◆ WHAT YOU SHOULD DO
Read through the data, and wherever a line holds the word "Left", write that line out.

◆ DATASET
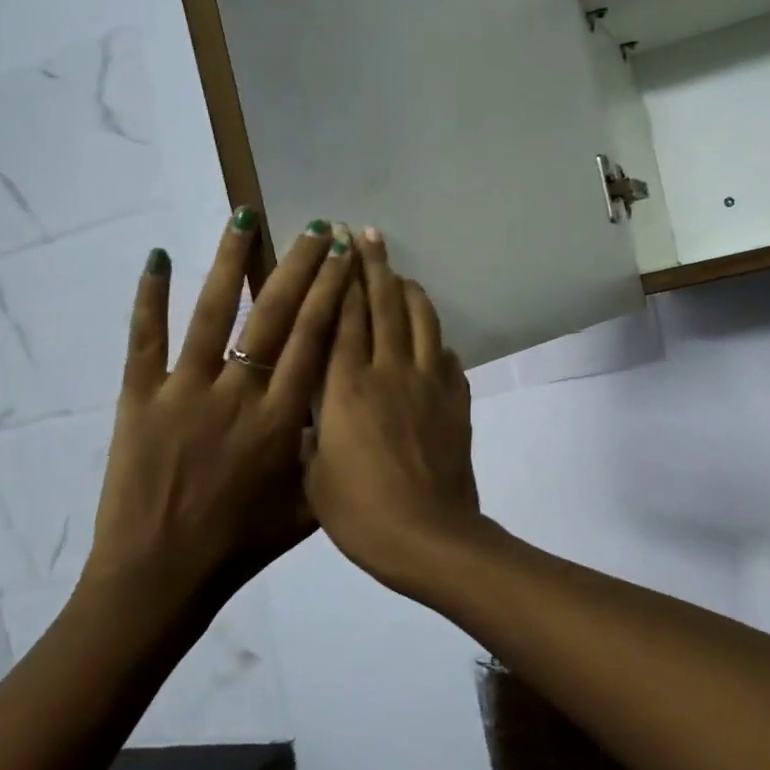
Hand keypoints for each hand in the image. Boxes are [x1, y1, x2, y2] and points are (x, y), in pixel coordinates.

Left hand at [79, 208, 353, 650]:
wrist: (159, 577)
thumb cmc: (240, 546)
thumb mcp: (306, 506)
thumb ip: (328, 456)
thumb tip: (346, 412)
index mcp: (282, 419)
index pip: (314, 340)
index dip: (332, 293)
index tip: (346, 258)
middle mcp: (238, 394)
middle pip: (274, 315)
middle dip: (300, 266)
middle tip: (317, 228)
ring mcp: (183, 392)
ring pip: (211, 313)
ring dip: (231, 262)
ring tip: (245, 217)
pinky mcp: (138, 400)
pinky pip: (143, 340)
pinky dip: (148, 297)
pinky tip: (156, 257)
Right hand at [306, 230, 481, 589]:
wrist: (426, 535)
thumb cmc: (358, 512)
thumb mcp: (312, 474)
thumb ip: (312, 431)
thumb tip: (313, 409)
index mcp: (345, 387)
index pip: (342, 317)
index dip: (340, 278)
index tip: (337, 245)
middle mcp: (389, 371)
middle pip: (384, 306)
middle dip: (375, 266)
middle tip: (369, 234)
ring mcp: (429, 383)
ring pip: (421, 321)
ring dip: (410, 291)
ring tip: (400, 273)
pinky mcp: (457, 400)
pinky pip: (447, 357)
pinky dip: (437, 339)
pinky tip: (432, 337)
...
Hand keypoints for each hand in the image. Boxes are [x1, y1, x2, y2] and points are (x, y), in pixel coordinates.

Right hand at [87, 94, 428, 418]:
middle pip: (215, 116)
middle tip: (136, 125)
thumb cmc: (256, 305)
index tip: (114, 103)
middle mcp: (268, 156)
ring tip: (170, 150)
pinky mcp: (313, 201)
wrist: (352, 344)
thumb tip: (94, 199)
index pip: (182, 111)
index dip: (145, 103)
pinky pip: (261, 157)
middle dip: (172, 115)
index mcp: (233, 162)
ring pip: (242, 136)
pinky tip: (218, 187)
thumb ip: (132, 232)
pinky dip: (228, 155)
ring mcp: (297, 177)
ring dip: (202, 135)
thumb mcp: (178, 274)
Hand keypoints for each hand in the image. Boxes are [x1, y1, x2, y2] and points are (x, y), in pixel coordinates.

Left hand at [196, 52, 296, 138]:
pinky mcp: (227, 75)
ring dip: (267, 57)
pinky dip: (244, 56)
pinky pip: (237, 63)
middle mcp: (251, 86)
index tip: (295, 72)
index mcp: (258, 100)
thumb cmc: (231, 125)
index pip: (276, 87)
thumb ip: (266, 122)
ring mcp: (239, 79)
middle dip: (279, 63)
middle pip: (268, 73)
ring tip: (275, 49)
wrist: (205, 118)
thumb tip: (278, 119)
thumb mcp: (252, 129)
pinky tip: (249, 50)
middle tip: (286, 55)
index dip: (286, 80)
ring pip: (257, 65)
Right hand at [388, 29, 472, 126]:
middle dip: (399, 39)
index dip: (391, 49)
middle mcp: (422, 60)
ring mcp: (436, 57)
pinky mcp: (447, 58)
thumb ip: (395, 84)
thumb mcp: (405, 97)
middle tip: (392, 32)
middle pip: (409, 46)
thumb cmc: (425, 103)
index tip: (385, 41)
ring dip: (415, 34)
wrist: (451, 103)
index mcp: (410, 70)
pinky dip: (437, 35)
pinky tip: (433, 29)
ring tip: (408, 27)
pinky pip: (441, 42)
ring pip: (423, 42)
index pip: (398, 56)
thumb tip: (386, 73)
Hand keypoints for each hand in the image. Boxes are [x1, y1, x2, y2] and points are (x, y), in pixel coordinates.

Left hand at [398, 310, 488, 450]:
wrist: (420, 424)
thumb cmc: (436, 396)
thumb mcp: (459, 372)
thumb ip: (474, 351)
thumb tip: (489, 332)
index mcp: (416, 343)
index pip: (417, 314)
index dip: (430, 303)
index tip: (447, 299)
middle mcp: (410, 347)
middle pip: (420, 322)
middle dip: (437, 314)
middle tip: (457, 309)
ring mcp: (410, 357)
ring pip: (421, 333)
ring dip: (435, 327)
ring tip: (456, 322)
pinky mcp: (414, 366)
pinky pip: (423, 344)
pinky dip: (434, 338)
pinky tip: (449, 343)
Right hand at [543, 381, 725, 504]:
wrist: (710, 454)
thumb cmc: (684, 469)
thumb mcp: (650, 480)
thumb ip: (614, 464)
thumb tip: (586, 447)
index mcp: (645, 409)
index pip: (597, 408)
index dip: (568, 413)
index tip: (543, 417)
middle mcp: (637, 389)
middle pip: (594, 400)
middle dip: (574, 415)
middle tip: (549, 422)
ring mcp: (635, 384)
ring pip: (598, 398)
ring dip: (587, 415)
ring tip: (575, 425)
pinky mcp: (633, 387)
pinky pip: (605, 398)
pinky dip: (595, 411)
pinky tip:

◆ WRITTEN ANSWER
Left hand at [79, 208, 353, 650]:
Left hand at [196, 52, 296, 138]:
Left hand at [398, 310, 488, 450]:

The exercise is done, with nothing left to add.